Method: This paper proposes a lightweight, parameter-free generative paradigm grounded in compression. It introduces the first application of Sequence Probability Assignment (SPA)—derived from the LZ78 lossless compression algorithm—to symbolic music modeling, establishing a theoretically grounded, compression-driven generative framework with provable convergence guarantees. The method operates directly on discrete MIDI sequences without training, or with negligible training cost.
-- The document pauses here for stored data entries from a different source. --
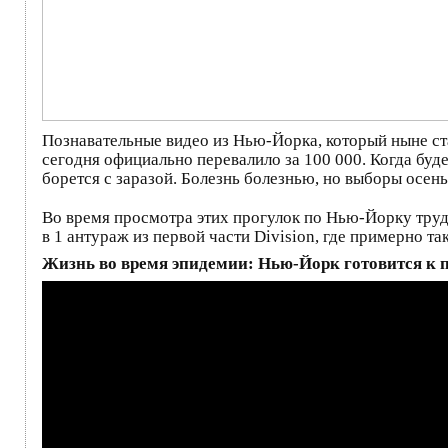
Познавательные видео из Нью-Йорка, который ныне с
сегодня официально перевалило за 100 000. Когда буд
борется с заразой. Болезнь болезнью, но выборы осень
Во время просмотра этих прогулок по Нью-Йорку трудн
в 1 антураж из первой части Division, где примерно 
Жизнь во время эпидемии: Нью-Йорк готовится к 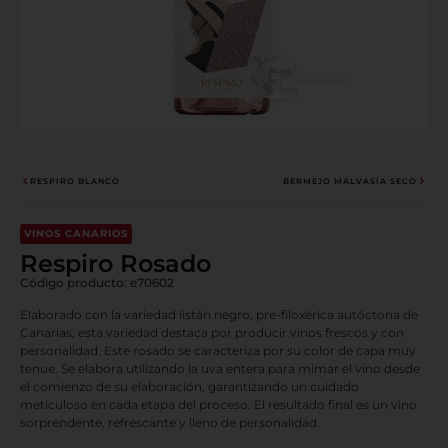
RESPIRO BLANCO
BERMEJO MALVASÍA SECO
VINOS CANARIOS
Respiro Rosado
Código producto: e70602
Elaborado con la variedad listán negro, pre-filoxérica autóctona de
Canarias, esta variedad destaca por producir vinos frescos y con
personalidad. Este rosado se caracteriza por su color de capa muy
tenue. Se elabora utilizando la uva entera para mimar el vino desde
el comienzo de su elaboración, garantizando un cuidado
meticuloso en cada etapa del proceso. El resultado final es un vino
sorprendente, refrescante y lleno de personalidad.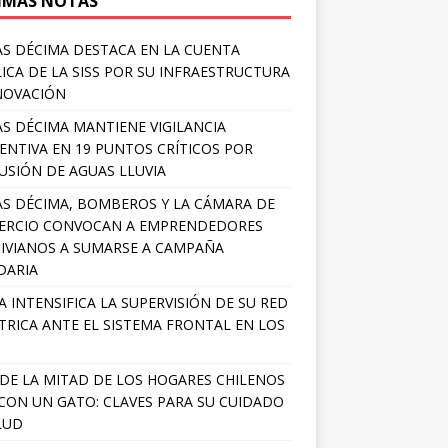
IMAS NOTAS
S DÉCIMA DESTACA EN LA CUENTA
ICA DE LA SISS POR SU INFRAESTRUCTURA
NOVACIÓN
S DÉCIMA MANTIENE VIGILANCIA
ENTIVA EN 19 PUNTOS CRÍTICOS POR
USIÓN DE AGUAS LLUVIA
S DÉCIMA, BOMBEROS Y LA CÁMARA DE
ERCIO CONVOCAN A EMPRENDEDORES
IVIANOS A SUMARSE A CAMPAÑA
DARIA
A INTENSIFICA LA SUPERVISIÓN DE SU RED
TRICA ANTE EL SISTEMA FRONTAL EN LOS
DE LA MITAD DE LOS HOGARES CHILENOS
 CON UN GATO: CLAVES PARA SU CUIDADO
LUD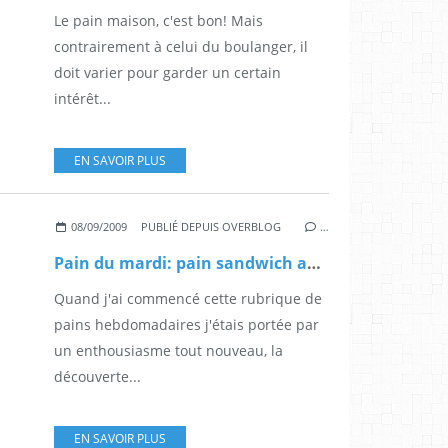
Le pain maison, c'est bon! Mais
contrairement à celui du boulanger, il
doit varier pour garder un certain
intérêt...
EN SAVOIR PLUS
08/09/2009
PUBLIÉ DEPUIS OVERBLOG
…
Pain du mardi: pain sandwich américain
Quand j'ai commencé cette rubrique de
pains hebdomadaires j'étais portée par
un enthousiasme tout nouveau, la
découverte...
EN SAVOIR PLUS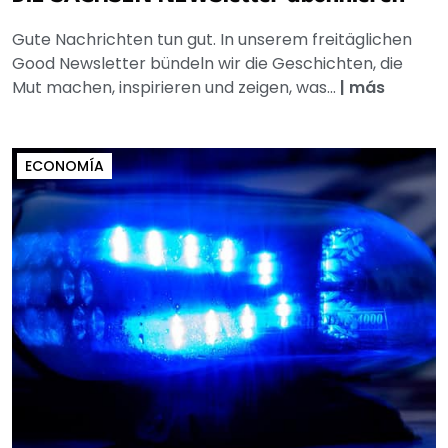
Gute Nachrichten tun gut. In unserem freitäglichen
Good Newsletter bündeln wir die Geschichten, die
Mut machen, inspirieren und zeigen, was...
|
más
ECONOMÍA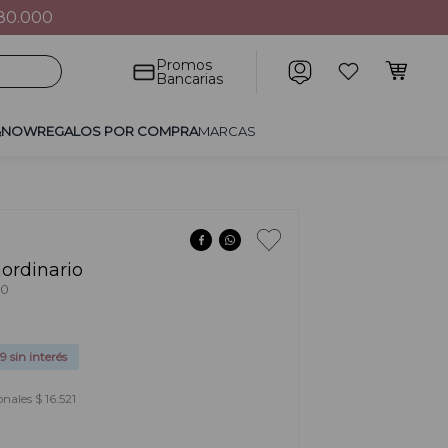
80.000
POR COMPRA
MARCAS
Promos
Bancarias
&NOW
REGALOS POR COMPRA
MARCAS
aordinario
00
99
sin interés
nales $ 16.521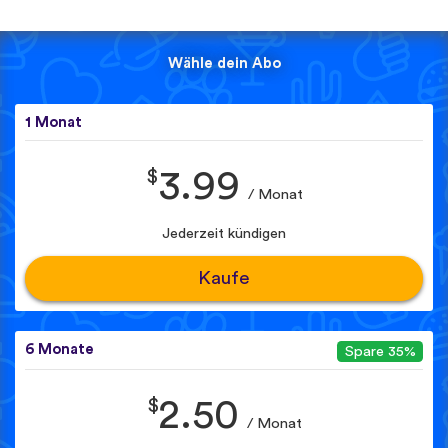
Wähle dein Abo
1 Monat
$
3.99
/ Monat
Jederzeit kündigen
Kaufe
6 Monate
Spare 35%
$
2.50
/ Monat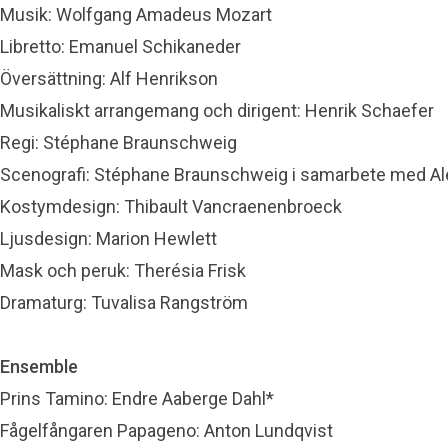
Musik: Wolfgang Amadeus Mozart
Libretto: Emanuel Schikaneder
Översättning: Alf Henrikson
Musikaliskt arrangemang och dirigent: Henrik Schaefer
Regi: Stéphane Braunschweig
Scenografi: Stéphane Braunschweig i samarbete med Al
Kostymdesign: Thibault Vancraenenbroeck
Ljusdesign: Marion Hewlett
Mask och peruk: Therésia Frisk
Dramaturg: Tuvalisa Rangström
Ensemble
Prins Tamino: Endre Aaberge Dahl*
Fågelfångaren Papageno: Anton Lundqvist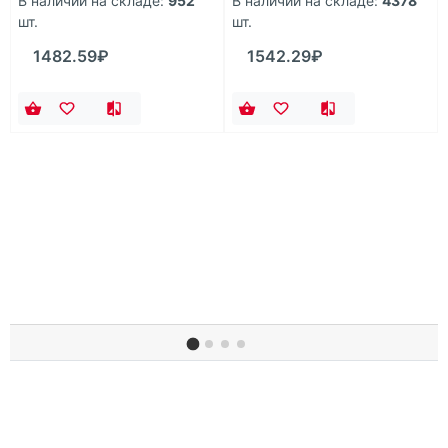
В наличии на складе:
952
В наличии на складе:
4378
шт.
шт.
1482.59₽
1542.29₽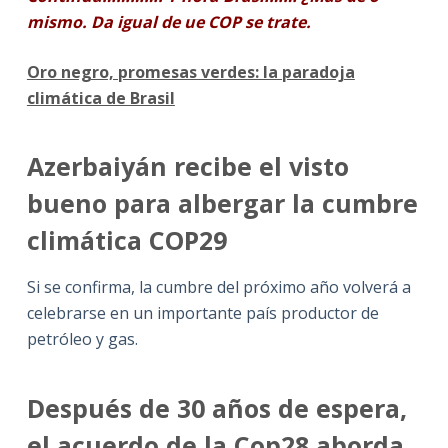
mismo. Da igual de ue COP se trate.
Oro negro, promesas verdes: la paradoja
climática de Brasil
Azerbaiyán recibe el visto
bueno para albergar la cumbre
climática COP29
Si se confirma, la cumbre del próximo año volverá a
celebrarse en un importante país productor de
petróleo y gas.
Después de 30 años de espera,
el acuerdo de la Cop28 aborda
Contribution/Results: Experiments show competitive generation quality versus state-of-the-art diffusion models (comparable FAD, WD, and KL divergence scores), while achieving 30× faster training and 300× faster inference. Crucially, it enables real-time, CPU-only music generation—significantly enhancing practicality, accessibility, and scalability for resource-constrained environments.
📝 Abstract
Recent advances in symbolic music generation primarily rely on deep learning models such as Transformers, GANs, and diffusion models. While these approaches achieve high-quality results, they require substantial computational resources, limiting their scalability. We introduce LZMidi, a lightweight symbolic music generation framework based on a Lempel-Ziv (LZ78)-induced sequential probability assignment (SPA). By leveraging the discrete and sequential structure of MIDI data, our approach enables efficient music generation on standard CPUs with minimal training and inference costs. Theoretically, we establish universal convergence guarantees for our approach, underscoring its reliability and robustness. Compared to state-of-the-art diffusion models, LZMidi achieves competitive Frechet Audio Distance (FAD), Wasserstein Distance (WD), and Kullback-Leibler (KL) scores, while significantly reducing computational overhead - up to 30x faster training and 300x faster generation. Our results position LZMidi as a significant advancement in compression-based learning, highlighting how universal compression techniques can efficiently model and generate structured sequential data, such as symbolic music, with practical scalability and theoretical rigor.